Saturday, May 12, 2007
Mixed feelings. Yes, i repeat mixed feelings. Just as the tittle above, I'm feeling it. Why? To be honest I really don't have the answer to that. Right now as I'm sitting here alone at home in Malacca in this hot weather, I'm dreading for the time to past coz I'll be leaving back for Singapore in a matter of hours time.
It has been 7 months now, going on to 8 but somehow or rather where I'm staying in Singapore can never replace my home here back in Malacca. Some of my colleagues wonder how I do it, just like for the sake of being home for a matter of hours I would still travel back? Go back to Malacca one day, come back the next day?
If you ask any sane person, he or she would tell you at least try to get 2 or 3 days off instead of one.
Don't get me wrong, it's not like I'm a homeboy or a cookoo guy. Singapore's alright. I did managed to find my feet back there a long time ago, though I admit the first few months still felt like shit. Coming into the country without knowing anybody or my way around. Now I've made many new friends, learn new traits and added character to my personality. But somehow or rather I still feel something missing. It makes you wonder whether is $$$ all worth it? Though it's important for survival and prosperity but somehow life means more than tat to me.

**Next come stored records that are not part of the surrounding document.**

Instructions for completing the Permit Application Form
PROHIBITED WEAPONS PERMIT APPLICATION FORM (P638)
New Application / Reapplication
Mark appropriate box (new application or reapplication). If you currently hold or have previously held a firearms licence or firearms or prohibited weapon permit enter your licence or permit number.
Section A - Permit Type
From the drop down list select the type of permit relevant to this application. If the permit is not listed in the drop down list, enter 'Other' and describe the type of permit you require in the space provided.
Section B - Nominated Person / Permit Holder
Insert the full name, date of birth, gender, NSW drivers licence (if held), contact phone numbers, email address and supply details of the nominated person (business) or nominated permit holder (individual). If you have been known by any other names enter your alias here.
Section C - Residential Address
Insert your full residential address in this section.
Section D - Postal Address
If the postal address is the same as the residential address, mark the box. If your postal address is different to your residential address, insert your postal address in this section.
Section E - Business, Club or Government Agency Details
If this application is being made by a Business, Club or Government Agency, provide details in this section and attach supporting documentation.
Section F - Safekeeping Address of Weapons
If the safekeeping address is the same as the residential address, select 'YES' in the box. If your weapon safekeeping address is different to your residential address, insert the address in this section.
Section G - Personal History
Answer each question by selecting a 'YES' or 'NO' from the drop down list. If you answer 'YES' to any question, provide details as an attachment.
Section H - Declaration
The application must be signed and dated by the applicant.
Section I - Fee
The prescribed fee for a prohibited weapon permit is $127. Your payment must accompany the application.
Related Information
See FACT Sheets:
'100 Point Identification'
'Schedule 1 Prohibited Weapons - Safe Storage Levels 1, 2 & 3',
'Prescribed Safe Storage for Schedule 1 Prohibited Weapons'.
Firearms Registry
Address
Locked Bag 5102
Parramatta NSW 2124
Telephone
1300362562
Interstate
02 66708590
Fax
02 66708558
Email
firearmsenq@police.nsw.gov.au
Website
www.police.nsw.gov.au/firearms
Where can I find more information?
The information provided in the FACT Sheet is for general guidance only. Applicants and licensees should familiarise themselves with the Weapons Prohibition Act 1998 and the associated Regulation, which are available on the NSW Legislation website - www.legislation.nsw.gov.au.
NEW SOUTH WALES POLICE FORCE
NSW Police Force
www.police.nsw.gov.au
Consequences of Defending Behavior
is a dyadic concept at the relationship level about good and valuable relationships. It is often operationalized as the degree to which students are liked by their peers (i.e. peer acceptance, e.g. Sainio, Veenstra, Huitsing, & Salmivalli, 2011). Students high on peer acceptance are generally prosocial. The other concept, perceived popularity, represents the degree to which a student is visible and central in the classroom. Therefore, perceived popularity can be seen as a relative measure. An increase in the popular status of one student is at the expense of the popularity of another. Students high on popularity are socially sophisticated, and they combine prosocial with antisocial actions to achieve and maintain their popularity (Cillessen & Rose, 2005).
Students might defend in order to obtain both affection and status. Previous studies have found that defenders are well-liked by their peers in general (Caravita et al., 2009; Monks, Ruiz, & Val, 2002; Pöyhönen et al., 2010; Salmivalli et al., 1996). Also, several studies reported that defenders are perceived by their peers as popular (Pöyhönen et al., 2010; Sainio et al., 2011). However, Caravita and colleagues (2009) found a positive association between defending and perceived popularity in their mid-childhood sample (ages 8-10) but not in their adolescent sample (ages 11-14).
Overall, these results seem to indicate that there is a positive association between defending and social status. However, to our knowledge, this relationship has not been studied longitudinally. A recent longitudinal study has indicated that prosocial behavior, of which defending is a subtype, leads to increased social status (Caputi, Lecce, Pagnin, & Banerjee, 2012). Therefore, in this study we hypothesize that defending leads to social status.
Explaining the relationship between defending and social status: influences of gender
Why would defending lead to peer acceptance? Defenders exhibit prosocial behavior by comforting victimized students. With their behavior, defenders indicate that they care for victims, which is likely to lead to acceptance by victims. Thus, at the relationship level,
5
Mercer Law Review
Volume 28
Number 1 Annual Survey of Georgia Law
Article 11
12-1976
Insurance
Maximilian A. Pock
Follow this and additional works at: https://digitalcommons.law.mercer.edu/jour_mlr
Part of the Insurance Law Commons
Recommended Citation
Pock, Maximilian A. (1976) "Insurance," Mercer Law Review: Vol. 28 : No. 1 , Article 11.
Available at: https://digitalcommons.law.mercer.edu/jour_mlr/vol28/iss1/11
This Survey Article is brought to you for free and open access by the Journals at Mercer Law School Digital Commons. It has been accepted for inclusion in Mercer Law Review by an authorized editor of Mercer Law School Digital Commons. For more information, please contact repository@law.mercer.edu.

But all changed when I started going out with you. With all due respect to the previous ones, you really do stand out from the rest. It's not much of a difference compared to my previous relationship, long distant but I somehow or rather feel more relaxed in this relationship of ours. I like being in long, deep, meaningful relationships and want this to never end and being with you makes me feel that though the wait might be a little long but it'll all be worth it. (Just as long as it don't take forever la, luckily we have plans)
We have to be online most of the time just to talk and see each other. Here in Malacca doesn't feel right and I don't come online here much. Back in Singapore, it feels like home when I'm with you online. Perhaps thats the reason why I have mixed feelings. Anyway, it's not like we won't be able to meet each other ever again. We will. I give you my word.
Anyway I guess that's why I'm having mixed feelings. Either that or it's because I wanna go kagak again. You be the judge.